ASSIGNMENT: Among the entries below, take the line with "line: (786, 1437) -> (1183, 2111), added" and the line with "curve: (1270, 1961) -> (1411, 2179), added", and output them and every line between them exactly, with nothing else.

RECORDS PROVIDED:
- - - - - - -
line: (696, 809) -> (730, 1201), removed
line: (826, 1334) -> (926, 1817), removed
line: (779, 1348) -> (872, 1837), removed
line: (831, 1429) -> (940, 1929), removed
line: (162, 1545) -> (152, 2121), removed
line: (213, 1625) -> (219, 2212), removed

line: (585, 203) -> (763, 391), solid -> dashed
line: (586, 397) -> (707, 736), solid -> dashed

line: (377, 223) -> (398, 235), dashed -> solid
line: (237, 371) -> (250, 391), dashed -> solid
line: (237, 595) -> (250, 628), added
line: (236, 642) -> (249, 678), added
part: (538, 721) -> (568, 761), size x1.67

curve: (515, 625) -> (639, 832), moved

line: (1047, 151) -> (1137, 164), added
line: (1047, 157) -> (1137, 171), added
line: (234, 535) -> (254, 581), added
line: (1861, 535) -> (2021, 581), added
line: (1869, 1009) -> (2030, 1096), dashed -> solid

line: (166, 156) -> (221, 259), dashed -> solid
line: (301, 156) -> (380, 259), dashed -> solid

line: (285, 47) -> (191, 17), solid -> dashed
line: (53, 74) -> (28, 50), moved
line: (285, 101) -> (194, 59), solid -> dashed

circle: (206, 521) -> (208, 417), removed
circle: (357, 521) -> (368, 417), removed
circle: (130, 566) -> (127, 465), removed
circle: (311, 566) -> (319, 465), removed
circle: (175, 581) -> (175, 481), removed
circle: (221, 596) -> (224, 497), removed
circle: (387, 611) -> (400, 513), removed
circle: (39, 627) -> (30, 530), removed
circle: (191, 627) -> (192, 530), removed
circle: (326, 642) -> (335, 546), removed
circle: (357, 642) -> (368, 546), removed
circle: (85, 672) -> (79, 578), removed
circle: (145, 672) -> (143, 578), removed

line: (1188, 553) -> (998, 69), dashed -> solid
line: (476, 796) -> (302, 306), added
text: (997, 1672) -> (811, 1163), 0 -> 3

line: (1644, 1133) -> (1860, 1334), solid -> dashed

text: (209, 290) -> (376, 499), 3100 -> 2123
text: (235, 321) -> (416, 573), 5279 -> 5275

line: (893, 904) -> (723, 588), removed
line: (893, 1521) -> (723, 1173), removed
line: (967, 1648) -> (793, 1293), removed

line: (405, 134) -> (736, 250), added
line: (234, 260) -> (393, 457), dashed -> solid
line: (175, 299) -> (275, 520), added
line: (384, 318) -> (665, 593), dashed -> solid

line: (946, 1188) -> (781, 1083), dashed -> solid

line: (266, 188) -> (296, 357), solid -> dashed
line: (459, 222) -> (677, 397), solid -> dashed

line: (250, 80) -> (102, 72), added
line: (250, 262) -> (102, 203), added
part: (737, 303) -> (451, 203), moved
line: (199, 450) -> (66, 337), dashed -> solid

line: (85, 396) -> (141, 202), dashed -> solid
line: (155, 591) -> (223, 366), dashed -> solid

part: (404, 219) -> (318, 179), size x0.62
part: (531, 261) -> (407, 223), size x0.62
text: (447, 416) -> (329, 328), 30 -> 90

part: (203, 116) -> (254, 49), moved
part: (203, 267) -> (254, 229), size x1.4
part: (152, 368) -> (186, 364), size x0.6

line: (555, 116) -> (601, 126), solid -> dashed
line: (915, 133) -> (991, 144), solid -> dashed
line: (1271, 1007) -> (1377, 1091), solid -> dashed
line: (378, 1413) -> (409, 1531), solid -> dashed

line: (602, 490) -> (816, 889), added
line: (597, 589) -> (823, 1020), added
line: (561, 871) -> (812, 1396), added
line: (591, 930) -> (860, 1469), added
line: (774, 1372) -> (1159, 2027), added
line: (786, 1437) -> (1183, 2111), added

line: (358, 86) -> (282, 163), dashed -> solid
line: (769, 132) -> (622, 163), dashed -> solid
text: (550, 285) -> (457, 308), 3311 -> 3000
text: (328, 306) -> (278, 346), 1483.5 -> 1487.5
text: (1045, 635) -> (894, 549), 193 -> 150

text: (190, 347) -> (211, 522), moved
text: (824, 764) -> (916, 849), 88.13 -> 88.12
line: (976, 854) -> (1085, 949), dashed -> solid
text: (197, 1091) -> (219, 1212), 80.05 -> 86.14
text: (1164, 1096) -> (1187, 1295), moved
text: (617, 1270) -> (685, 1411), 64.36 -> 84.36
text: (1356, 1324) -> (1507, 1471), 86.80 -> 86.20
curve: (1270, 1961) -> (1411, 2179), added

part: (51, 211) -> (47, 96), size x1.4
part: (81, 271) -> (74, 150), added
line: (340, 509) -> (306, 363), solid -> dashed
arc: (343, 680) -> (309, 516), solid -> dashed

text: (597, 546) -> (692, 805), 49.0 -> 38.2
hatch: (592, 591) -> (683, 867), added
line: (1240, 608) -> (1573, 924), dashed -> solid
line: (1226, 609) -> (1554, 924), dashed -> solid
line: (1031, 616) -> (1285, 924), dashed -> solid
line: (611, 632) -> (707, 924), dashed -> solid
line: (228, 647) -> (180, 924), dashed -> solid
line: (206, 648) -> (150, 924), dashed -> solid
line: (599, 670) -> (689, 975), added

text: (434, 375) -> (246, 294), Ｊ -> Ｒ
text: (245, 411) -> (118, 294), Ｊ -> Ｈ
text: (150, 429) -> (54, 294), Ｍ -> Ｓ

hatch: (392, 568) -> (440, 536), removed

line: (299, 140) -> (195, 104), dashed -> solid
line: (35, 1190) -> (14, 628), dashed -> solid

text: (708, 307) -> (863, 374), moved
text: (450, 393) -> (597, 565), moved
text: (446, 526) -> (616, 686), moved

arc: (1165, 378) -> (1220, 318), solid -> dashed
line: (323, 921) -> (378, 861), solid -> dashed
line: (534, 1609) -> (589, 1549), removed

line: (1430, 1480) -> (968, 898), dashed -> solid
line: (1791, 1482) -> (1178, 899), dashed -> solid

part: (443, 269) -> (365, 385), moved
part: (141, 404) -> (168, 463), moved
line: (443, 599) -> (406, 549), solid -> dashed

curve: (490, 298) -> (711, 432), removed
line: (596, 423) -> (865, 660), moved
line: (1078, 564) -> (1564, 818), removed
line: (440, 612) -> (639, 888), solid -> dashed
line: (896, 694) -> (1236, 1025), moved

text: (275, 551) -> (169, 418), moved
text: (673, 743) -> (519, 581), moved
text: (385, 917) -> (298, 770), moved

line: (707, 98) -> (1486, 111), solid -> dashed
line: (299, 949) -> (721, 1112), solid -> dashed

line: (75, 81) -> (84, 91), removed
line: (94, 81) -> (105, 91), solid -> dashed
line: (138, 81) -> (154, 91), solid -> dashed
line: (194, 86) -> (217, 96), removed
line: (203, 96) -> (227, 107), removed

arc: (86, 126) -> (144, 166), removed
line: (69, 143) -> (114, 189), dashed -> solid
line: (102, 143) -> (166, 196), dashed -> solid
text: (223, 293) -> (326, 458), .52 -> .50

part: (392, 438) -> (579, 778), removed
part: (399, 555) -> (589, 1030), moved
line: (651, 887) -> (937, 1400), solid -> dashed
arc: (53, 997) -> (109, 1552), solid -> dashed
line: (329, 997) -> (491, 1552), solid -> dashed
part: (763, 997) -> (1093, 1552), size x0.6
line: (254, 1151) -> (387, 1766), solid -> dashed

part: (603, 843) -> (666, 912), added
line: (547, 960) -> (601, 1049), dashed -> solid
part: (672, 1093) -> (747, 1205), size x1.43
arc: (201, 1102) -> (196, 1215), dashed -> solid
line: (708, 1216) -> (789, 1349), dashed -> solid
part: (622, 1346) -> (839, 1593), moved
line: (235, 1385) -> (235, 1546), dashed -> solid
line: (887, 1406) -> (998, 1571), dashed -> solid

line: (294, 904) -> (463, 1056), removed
- - - - - - -
REPLY:
line: (786, 1437) -> (1183, 2111), added

line: (358, 86) -> (282, 163), dashed -> solid
line: (769, 132) -> (622, 163), dashed -> solid
text: (550, 285) -> (457, 308), 3311 -> 3000
text: (328, 306) -> (278, 346), 1483.5 -> 1487.5
text: (1045, 635) -> (894, 549), 193 -> 150

text: (190, 347) -> (211, 522), moved
text: (824, 764) -> (916, 849), 88.13 -> 88.12
line: (976, 854) -> (1085, 949), dashed -> solid
text: (197, 1091) -> (219, 1212), 80.05 -> 86.14
text: (1164, 1096) -> (1187, 1295), moved
text: (617, 1270) -> (685, 1411), 64.36 -> 84.36
text: (1356, 1324) -> (1507, 1471), 86.80 -> 86.20
curve: (1270, 1961) -> (1411, 2179), added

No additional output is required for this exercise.